Raptor: Distributed Scheduling for Serverless Functions
Kevin Exton, Maria Read
TL;DR
Raptor introduces a distributed speculative-execution scheduler for serverless workloads, integrating with OpenWhisk 2.0 to form flights of parallel function executions that share state via SCTP and utilize POSIX preemption. The approach targets straggler mitigation in warehouse-scale deployments by leveraging OS-level job controls and a forking execution model, achieving substantial end-to-end latency reductions and improved reliability for parallelizable workflows, particularly as horizontal scale and randomness increase. Empirical evaluation on HA OpenWhisk across three availability zones demonstrates that Raptor closely matches theoretical gains when function execution times are mutually independent and exponentially distributed, with notable reductions for RSA key generation, word count, and image thumbnail workflows. The work highlights practical considerations for integrating distributed function executors into existing serverless platforms and points to directions for broader portability, security, and protocol extensibility to realize Raptor’s benefits in diverse cloud environments.
Abstract
To support parallelizable serverless workflows in applications like media processing, we have prototyped a distributed scheduler called Raptor that reduces both the end-to-end delay time and failure rate of parallelizable serverless workflows.
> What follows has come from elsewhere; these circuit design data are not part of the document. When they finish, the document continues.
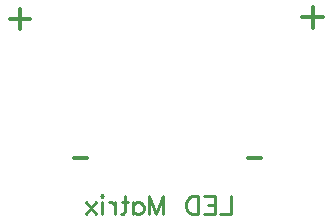
<source format=gbo>
G04 DipTrace 2.3.1.0*
%INLED_Matrix.GBO*%
%MOMM*%
%ADD24C,0.314*%
%ADD25C,0.235*%
%FSLAX53Y53*%
G04*
G71*
G90*
G75*
G01*
%LNBotSilk*%
%LPD*%
X12659Y20634D2*
D24*
Y18885D1*
X13533Y19758D2*
X11783D1*
X37427Y20793D2*
Y19043D1*
X38301Y19917D2*
X36551D1*
X33070Y8011D2*
X31947D1*
X18304D2*
X17181D1*
X30497Y4760D2*
D25*
Y3228D1*
X29623D1*
X28206Y4760D2*
X29152D1*
Y3228D1*
X28206D1*
X29152Y4030D2*
X28570D1*
X27735Y4760D2*
Y3228D1*
X27225D1*
X27006Y3303D1*
X26859Y3447D1*
X26787Y3594D1*
X26714Y3811D1*
Y4177D1*
X26787Y4396D1*
X26859Y4541D1*
X27006Y4687D1*
X27225Y4760D1*
X27735D1*
X23597Y3228D2*
Y4760D1*
X24179Y3228D1*
X24762Y4760D1*
Y3228D1*
X22252Y4249D2*
Y3228D1*
Y4030D2*
X22396Y4177D1*
X22543Y4249D1*
X22760D1*
X22907Y4177D1*
X23052Y4030D1*
X23126Y3811D1*
Y3666D1*
X23052Y3447D1*
X22907Y3303D1*
X22760Y3228D1*
X22543D1*
X22396Y3303D1*
X22252Y3447D1*
X21562Y4760D2*
Y3520D1*
X21490Y3303D1*
X21343Y3228D1*
X21198D1*
X21781Y4249D2*
X21271D1*
X20728D2*
Y3228D1*
Y3811D2*
X20653Y4030D1*
X20509Y4177D1*
X20362Y4249D1*
X20143D1*
X19672Y4760D2*
X19600Y4687D1*
X19526Y4760D1*
X19600Y4834D1*
X19672Y4760D1*
X19600Y4249D2*
Y3228D1*
X19055Y4249D2*
X18253Y3228D1*
Y4249D2*
X19055Y3228D1*
M02*

</source>
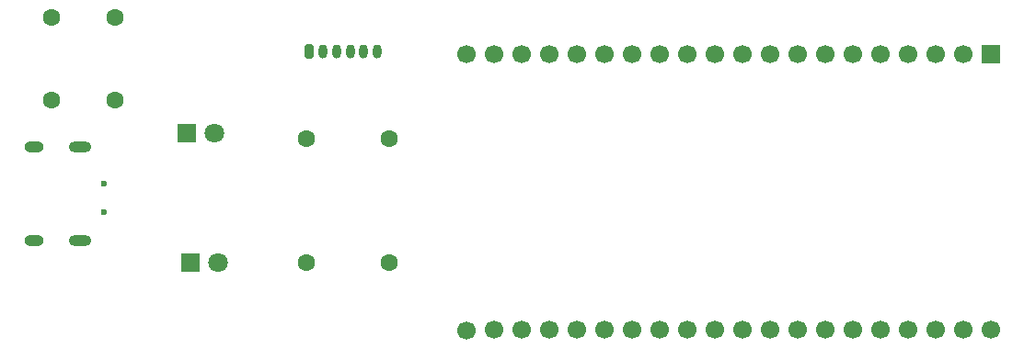
<source format=gbr>
%TF.GenerationSoftware,KiCad,Pcbnew,9.0.6-9.0.6~ubuntu24.04.1*%
%TF.CreationDate,2025-12-26T18:07:40+01:00*%
%TF.ProjectId,security-system,73656375-7269-4747-992d-73797374656d,0*%
%TF.SameCoordinates,Original*%
%TF.FileFunction,Copper,L3,Inr*%
%TF.FilePolarity,Positive*%
%FSLAX46Y46*%
G04 Gerber Fmt 4.6, Leading zero omitted, Abs format (unit mm)*
G04 Created by KiCad (PCBNEW 9.0.6-9.0.6~ubuntu24.04.1) date 2025-12-26 18:07:40*
%MOMM*%
%LPD*%
G01*
G04 APERTURE LIST*
G04 Aperture macros list*
%AMRoundRect*
0 Rectangle with rounded corners*
0 $1 Rounding radius*
0 $2 $3 $4 $5 $6 $7 $8 $9 X,Y pos of 4 corners*
0 Add a 4 corners polygon primitive as box body*
4,1,4,$2,$3,$4,$5,$6,$7,$8,$9,$2,$3,0*
0 Add four circle primitives for the rounded corners*
1,1,$1+$1,$2,$3*
1,1,$1+$1,$4,$5*
1,1,$1+$1,$6,$7*
1,1,$1+$1,$8,$9*
0 Add four rect primitives between the rounded corners*
20,1,$1+$1,$2,$3,$4,$5,0*
20,1,$1+$1,$4,$5,$6,$7,0*
20,1,$1+$1,$6,$7,$8,$9,0*
20,1,$1+$1,$8,$9,$2,$3,0*%
G04 Aperture macros list end*
%TA.AperFunction,ComponentPad*%
%ADD10O,0.800000X1.300000*%
%TD*%
%TA.AperFunction,ComponentPad*%
%ADD11RoundRect,0.200000X-0.200000X-0.450000X0.200000X-0.450000X0.200000X0.450000X-0.200000X0.450000X0*%
%TD*%
%TA.AperFunction,HeatsinkPad*%
%ADD12O,2.100000X1.000000*%
%TD*%
%TA.AperFunction,HeatsinkPad*%
%ADD13O,1.800000X1.000000*%
%TD*%
%TA.AperFunction,ComponentPad*%
%ADD14R,1.800000X1.800000*%
%TD*%
%TA.AperFunction,ComponentPad*%
%ADD15C,1.800000*%
%TD*%
%TA.AperFunction,ComponentPad*%
%ADD16C,1.600000*%
%TD*%
%TA.AperFunction,ComponentPad*%
%ADD17C,1.700000*%
%TD*%
%TA.AperFunction,ComponentPad*%
%ADD18R,1.700000X1.700000*%
%TD*%
%TA.AperFunction,ViaPad*%
%ADD19C,0.600000*%
%TD*%
G04 APERTURE END LIST*
D10*
%TO.N,+5V*%
%TO.C,J1*%
X159470000Y-73520000D03*
%TO.N,/SDA*%
X158220000Y-73520000D03*
%TO.N,/SCL*%
X156970000Y-73520000D03*
%TO.N,GND*%
X155720000Y-73520000D03*
X154470000Y-73520000D03*
D11*
%TO.N,unconnected-(J1-Pin_1-Pad1)*%
X153220000Y-73520000D03*
%TD*%
D12*
%TO.N,GND*%
%TO.C,J2*%
X132060000Y-82300000D03*
D13*
X127880000Y-82300000D03*
D12*
X132060000Y-90940000D03*
D13*
X127880000Y-90940000D03*
%TD*%
D14*
%TO.N,GND*%
%TO.C,DETECTION LED*%
X142275000Y-92950000D03*
D15*
%TO.N,Net-(D2-A)*%
X144815000Y-92950000D03*
%TD*%
D16*
%TO.N,+5V*%
%TO.C,R1*%
X152960000Y-81550000D03*
%TO.N,Net-(D1-A)*%
X160580000Y-81550000D03*
%TD*%
D14*
%TO.N,GND*%
%TO.C,POWER-ON LED*%
X141955000Y-81090000D03*
D15*
%TO.N,Net-(D1-A)*%
X144495000Y-81090000D03*
%TD*%
D16*
%TO.N,Net-(J2-CC2)*%
%TO.C,R4*%
X135290000Y-77980000D03*
%TO.N,GND*%
X135290000Y-70360000D03*
%TD*%
%TO.N,+5V*%
%TO.C,R2*%
X152930000Y-92990000D03*
%TO.N,Net-(D2-A)*%
X160550000Y-92990000D03*
%TD*%
%TO.N,Net-(J2-CC1)*%
%TO.C,R3*%
X129500000Y-78010000D03*
%TO.N,GND*%
X129500000Y-70390000D03*
%TD*%
D17*
%TO.N,+5V*%
%TO.C,U1*%
X167670000Y-73810000D03*
%TO.N,unconnected-(U1-GPIO16-Pad15)*%
X198150000Y-73800000D03*
%TO.N,/SCL*%
X182910000Y-73800000D03*
%TO.N,unconnected-(U1-GPIO46-Pad25)*%
X185450000Y-73800000D03*
D18*
%TO.N,+3.3V*%
X215930000Y-73800000D03*
D17*
%TO.N,unconnected-(U1-GPIO15-Pad13)*%
X200690000Y-73800000D03*
%TO.N,unconnected-(U1-GPIO7-Pad11)*%
X203230000Y-73800000D03*
%TO.N,unconnected-(U1-GPIO4-Pad5)*%
X210850000Y-73800000D03*
%TO.N,unconnected-(U1-GPIO3-Pad23)*%
X187990000Y-73800000D03*
%TO.N,/SDA*%
X190530000Y-73800000D03*
%TO.N,unconnected-(U1-GPIO10-Pad29)*%
X180370000Y-73800000D03*
%TO.N,unconnected-(U1-GPIO5-Pad7)*%
X208310000Y-73800000D03*
%TO.N,unconnected-(U1-GPIO6-Pad9)*%
X205770000Y-73800000D03*
%TO.N,unconnected-(U1-GPIO11-Pad31)*%
X177830000Y-73800000D03*
%TO.N,unconnected-(U1-GPIO12-Pad33)*%
X175290000Y-73800000D03*
%TO.N,unconnected-(U1-GPIO13-Pad35)*%
X172750000Y-73800000D03*
%TO.N,unconnected-(U1-GPIO18-Pad19)*%
X193070000Y-73800000D03*
%TO.N,unconnected-(U1-GPIO14-Pad37)*%
X170210000Y-73800000D03*
%TO.N,unconnected-(U1-GPIO17-Pad17)*%
X195610000Y-73800000D03*
%TO.N,unconnected-(U1-RST-Pad3)*%
X213390000Y-73800000D03*
%TO.N,GND*%
X167670000Y-99250000D03*
%TO.N,unconnected-(U1-GPIO19-Pad38)*%
X170210000Y-99200000D03*
%TO.N,unconnected-(U1-GPIO20-Pad36)*%
X172750000Y-99200000D03*
%TO.N,unconnected-(U1-GPIO21-Pad34)*%
X175290000Y-99200000D03*
%TO.N,unconnected-(U1-GPIO47-Pad32)*%
X177830000Y-99200000D03*
%TO.N,unconnected-(U1-GPIO48-Pad30)*%
X180370000Y-99200000D03*
%TO.N,unconnected-(U1-GPIO45-Pad28)*%
X182910000Y-99200000D03*
%TO.N,unconnected-(U1-GPIO37-Pad20)*%
X193070000Y-99200000D03*
%TO.N,unconnected-(U1-GPIO36-Pad22)*%
X190530000Y-99200000D03*
%TO.N,unconnected-(U1-GPIO39-Pad16)*%
X198150000Y-99200000D03*
%TO.N,unconnected-(U1-GPIO42-Pad10)*%
X205770000Y-99200000D03*
%TO.N,unconnected-(U1-GPIO41-Pad12)*%
X203230000Y-99200000D03*
%TO.N,unconnected-(U1-GPIO40-Pad14)*%
X200690000Y-99200000D03*
%TO.N,unconnected-(U1-GPIO44-Pad4)*%
X213390000Y-99200000D03*
%TO.N,unconnected-(U1-GPIO0-Pad26)*%
X185450000Y-99200000D03*
%TO.N,unconnected-(U1-GPIO38-Pad18)*%
X195610000Y-99200000D03*
%TO.N,unconnected-(U1-GPIO35-Pad24)*%
X187990000Y-99200000D03*
%TO.N,unconnected-(U1-GPIO1-Pad6)*%
X210850000Y-99200000D03*
%TO.N,unconnected-(U1-GPIO2-Pad8)*%
X208310000Y-99200000D03*
%TO.N,unconnected-(U1-GPIO43-Pad2)*%
X215930000Y-99200000D03*
%TD*%
D19*
%TO.N,+5V*%
X134290000Y-85750000D03*
X134270000Y-88370000D03*
%TD*%
M02*

</source>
As modern serverless frameworks are typically deployed to extremely large scale distributed computing environments by major cloud providers, Raptor is specifically designed to exploit the property of statistically independent function execution that tends to emerge at very large scales. To demonstrate the effect of horizontal scale on function execution, our evaluation demonstrates that mean delay time improvements provided by Raptor for RSA public-private key pair generation can be accurately predicted by mutually independent exponential random variables, but only once the serverless framework is deployed in a highly available configuration and horizontally scaled across three availability zones.